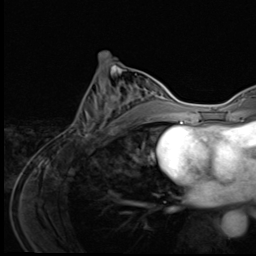
Breast MRI (dynamic contrast-enhanced), one axial slice; slice 26 of 64 in the series (ordered by position); cropped to one breast; dynamic contrast-enhanced series, time point 2 of 9 at this slice position (early post-contrast); 3 T; TE 1.6 ms, TR 4.8 ms; 2.5 mm slice thickness; 256 × 256 image matrix, field of view 203 × 203 mm. Female patient.
Structures marked on this image (semi-automatic segmentation, software-assisted and operator-edited):
- enhancing-tissue mask used for the functional tumour volume (all voxels passing the contrast-enhancement thresholds inside the analysis volume; usually the tumour): bounding box (x1, y1, x2, y2) in pixels: (76, 81, 148, 140)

EXERCISE AIM — Copy exactly the line that contains "Structures marked on" and all lines after it in the listing above, through the final line, and nothing else.

EXERCISE OUTPUT —
Structures marked on this image (semi-automatic segmentation, software-assisted and operator-edited):
- enhancing-tissue mask used for the functional tumour volume (all voxels passing the contrast-enhancement thresholds inside the analysis volume; usually the tumour): bounding box (x1, y1, x2, y2) in pixels: (76, 81, 148, 140)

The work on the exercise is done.